In het binnenkort te verschijnen boek “Prog voor Dummies” valt te lezen dat de symfo ontstond toen muzikanten elementen uit de rock en de klassieke muziek gingen samenvoegen. Dat lijkt een waarheid als een koe, denk maar aan The Moody Blues en ELP. Maar voor elke geslaagde fusie kan ik ook een hele erge opnoemen, die meestal ook nog eens helemaal niks met symfo te maken heeft. Terwijl ik op mijn kamertje boven Kansas draaide, zette mijn vader altijd een plaatje op van het Rondo Veneziano. Vier in achttiende-eeuwse kostuums uitgedoste strijkers met een dito drummer. Brrr.
Vooral in de metalhoek gaan klassieke invloeden meestal hand in hand met nare smakeloosheid. Ik krijg in elk geval hele gekke uitslag van Yngwie Malmsteen met zijn gefiedel. En hoe lang was Apocalyptica leuk?
Jelonek presenteert hier een grensgeval. Hij is een volleerde conservatoriummuzikant, het briefje bij de promo noemt hem de beste violist van Polen. Zelfs als dat niet zo is: hij is best goed. En wat ik ook aardig aan hem vind: hij heeft een mooi donker geluid, een Slavische ondertoon die me raakt. Niet zo’n platgefilterde plank als bij ELO vroeger, maar een prachtige volle toon. Sommige van de veertien nummers die zijn eerste plaat telt vind ik dan ook erg mooi. Het wat ingetogen swingende Steppe is prachtig, Beech Forest is een schitterend staaltje muzikale weemoed en ook het verstild galmende sluitstuk Pizzicato-Asceticism mag op de iPod.

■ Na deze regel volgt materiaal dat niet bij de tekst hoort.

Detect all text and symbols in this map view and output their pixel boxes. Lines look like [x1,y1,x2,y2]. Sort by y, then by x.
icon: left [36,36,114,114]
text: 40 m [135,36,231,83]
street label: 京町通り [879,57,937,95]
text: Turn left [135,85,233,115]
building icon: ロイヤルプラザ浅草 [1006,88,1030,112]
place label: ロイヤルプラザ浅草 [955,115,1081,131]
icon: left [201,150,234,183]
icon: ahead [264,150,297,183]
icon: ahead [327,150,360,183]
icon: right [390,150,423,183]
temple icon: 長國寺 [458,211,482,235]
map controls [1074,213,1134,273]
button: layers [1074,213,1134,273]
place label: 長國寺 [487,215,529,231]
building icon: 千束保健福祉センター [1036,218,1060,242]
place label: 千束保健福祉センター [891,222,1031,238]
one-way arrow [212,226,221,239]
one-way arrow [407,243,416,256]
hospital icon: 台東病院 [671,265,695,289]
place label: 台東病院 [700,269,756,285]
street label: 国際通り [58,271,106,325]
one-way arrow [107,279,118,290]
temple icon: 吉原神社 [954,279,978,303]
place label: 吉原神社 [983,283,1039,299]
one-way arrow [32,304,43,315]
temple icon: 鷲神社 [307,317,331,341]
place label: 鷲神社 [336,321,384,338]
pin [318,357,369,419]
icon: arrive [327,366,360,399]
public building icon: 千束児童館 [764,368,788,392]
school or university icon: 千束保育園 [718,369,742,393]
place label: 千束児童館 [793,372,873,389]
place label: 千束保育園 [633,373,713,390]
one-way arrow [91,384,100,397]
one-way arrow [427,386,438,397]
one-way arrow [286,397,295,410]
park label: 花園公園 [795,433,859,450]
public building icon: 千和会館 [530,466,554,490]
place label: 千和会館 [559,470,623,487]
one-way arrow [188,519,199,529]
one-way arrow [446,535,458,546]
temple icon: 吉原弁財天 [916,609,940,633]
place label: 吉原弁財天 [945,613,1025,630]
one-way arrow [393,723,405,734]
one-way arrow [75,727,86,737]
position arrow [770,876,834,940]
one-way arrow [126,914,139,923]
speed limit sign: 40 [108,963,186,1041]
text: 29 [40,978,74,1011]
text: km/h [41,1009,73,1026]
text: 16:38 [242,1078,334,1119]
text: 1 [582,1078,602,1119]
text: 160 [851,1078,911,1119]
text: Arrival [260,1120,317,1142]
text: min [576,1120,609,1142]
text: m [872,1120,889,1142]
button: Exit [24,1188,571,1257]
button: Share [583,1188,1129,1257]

Er is ook ruimte voor gekkigheid, zoals in het speelse War In The Kid’s Room dat met z’n vele tempowisselingen en kermisdeuntjes bijna de soundtrack wordt van een komische film.

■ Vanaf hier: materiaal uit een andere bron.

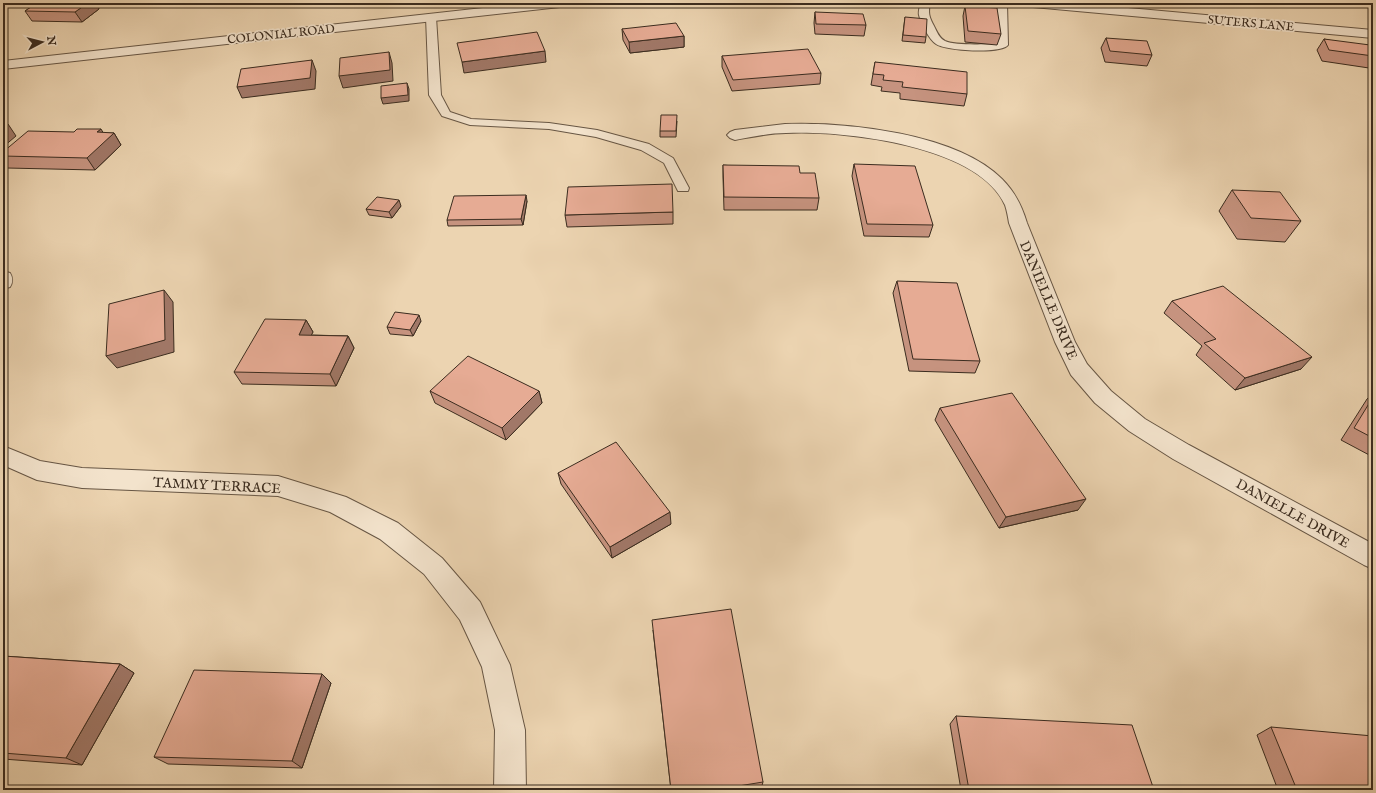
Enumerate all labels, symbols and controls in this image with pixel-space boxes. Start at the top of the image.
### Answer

Op andere momenten wordt het me toch te erg. Juist in de ruigere stukken, waar de band rockt als Pain Of Salvation, speelt Jelonek van die drukke Barok figuurtjes die de kitsch voorbij zijn. Opening BaRock, de naam zegt het al, is tamelijk lelijk gekras waarvan ik zelf het idee heb dat de meester het hoge tempo niet bijhoudt. (In de bijbehorende videoclip heeft hij een achttiende-eeuwse pruik op, lachuh!) Het op zich prachtige Miserere Mei Deus gaat gebukt onder een weliswaar omfloerst, maar toch vooral lompig ritme en Mosquito Flight is vooral een oefening in ‘zoveel mogelijk op een gitaar lijken’, die halverwege in een onbegrijpelijk walsje overgaat. Raar.
Het allermooiste aan deze plaat is zonder enige twijfel de hoes, waarop een viool op het ene plaatje een metal-makeover krijgt en op het andere door natuur overwoekerd dreigt te worden. Dat zijn prachtige en heel toepasselijke illustraties die knap uitdrukken wat Jelonek probeert tot stand te brengen. Maar hoe mooi de plaatjes ook zijn, het zijn uiteindelijk afbeeldingen van gedrochten.
Een gedrocht is dit album niet; er wordt knap gespeeld en er staan enkele sterke stukken op. Maar het merendeel is wat gekunsteld en mist die briljante compositie die klassiek en rock perfect had kunnen samenbrengen. Beter dan Rondo Veneziano, niet zo goed als Kansas.